Fair trade is not for wimps
Posted: 02 Nov 2006 @ 00:00
THE Financial Times called the Archbishop of Canterbury’s sermon
for the 60th anniversary of Christian Aid
(News, 29 April) a “comic cliché”. His crime, apparently, was not to have
been enthusiastic enough about the benefits of free trade and liberal economic
theory. Instead, he did what “leftish” clerics are wont to do: “wringing his
hands about social problems”.
What total rubbish. What I heard in that sermon was Dr Williams accepting
the basic principle that trade is the engine of wealth creation, and arguing
that “universal trade liberalisation may offer fresh markets and promise
overall increases of wealth”.
Notwithstanding the qualification “may”, even the Globalization Institute,
whose attack on fair trade was the point of departure for Dr Williams’s
consideration of trade justice, welcomed the sermon. “I’m delighted that the
Church of England is starting to recognise that the debate is more complex than
first imagined, and this sermon is an encouraging step,” said its president,
What Dr Williams rightly complained about was that many in the West talk
about free trade, but are unprepared to deal with its real consequences, even
in their own businesses. “The rich protect their markets while talking about
the virtues of free trade,” he said.
Only last week, the World Trade Organisation (WTO) confirmed that EU sugar
exports were illegal. After complaints by a number of poorer sugar-producing
countries, the WTO has found that Europe has been dumping millions of tonnes of
subsidised sugar on the global market, thus depressing the world price. No
wonder poorer countries are unable to compete. If there is a moral
responsibility for our new Government, it is surely that we must increase
market access for poorer countries.
Even so, Dr Williams was recognising that freeing trade comes at a cost.
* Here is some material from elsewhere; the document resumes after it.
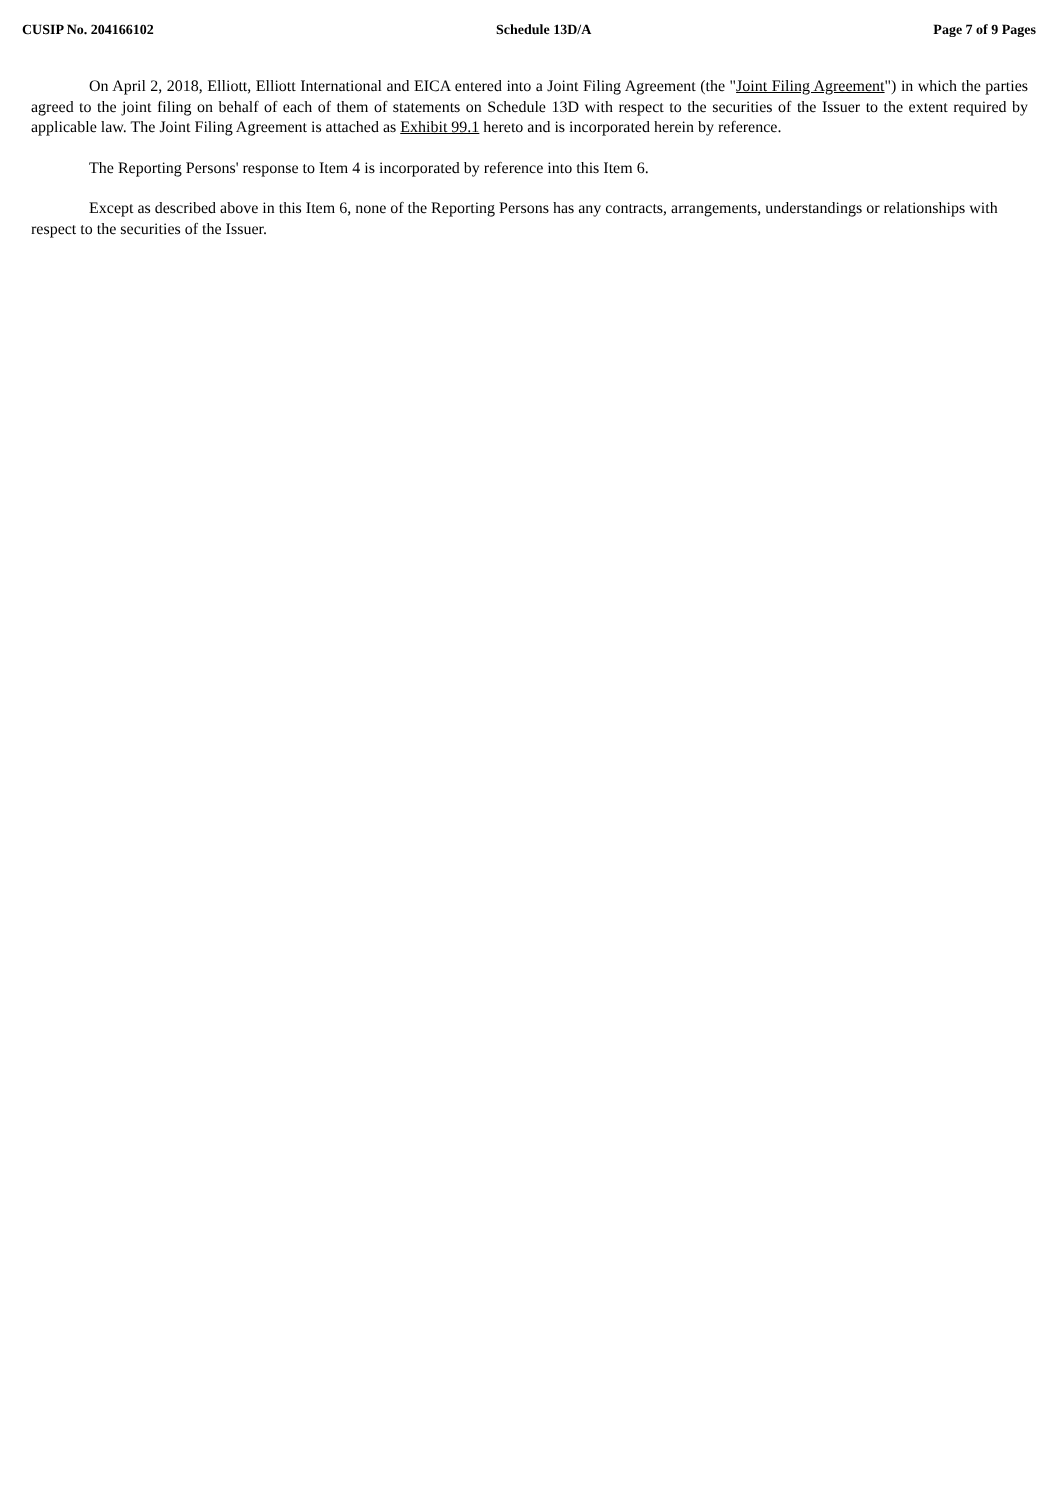CUSIP No. 204166102 Schedule 13D/A Page 7 of 9 Pages
On April 2, 2018, Elliott, Elliott International and EICA entered into a Joint Filing Agreement (the "Joint Filing Agreement") in which the parties agreed to the joint filing on behalf of each of them of statements on Schedule 13D with respect to the securities of the Issuer to the extent required by applicable law. The Joint Filing Agreement is attached as Exhibit 99.1 hereto and is incorporated herein by reference.
The Reporting Persons' response to Item 4 is incorporated by reference into this Item 6.
Except as described above in this Item 6, none of the Reporting Persons has any contracts, arrangements, understandings or relationships with respect to the securities of the Issuer.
After the WTO ruling, the sugar producers Tate & Lyle saw their share price
fall by 15.5p. That’s a measure of the cost for the West — a cost we continue
to try to avoid paying. For a developing country, and specifically for
individuals and families with no state social security to fall back on, the
cost is often devastating — as it can be for the environment, too.
Despite its capacity for overall wealth creation, when the lives of many
vulnerable people are at stake, the unquestioning adherence to free trade is a
dangerous extremism. To suggest that an acknowledgement of this social cost is
limp-wristed Anglicanism is a cheap shot, unworthy of the FT.
The Revd Dr Giles Fraser is Team Rector of Putney.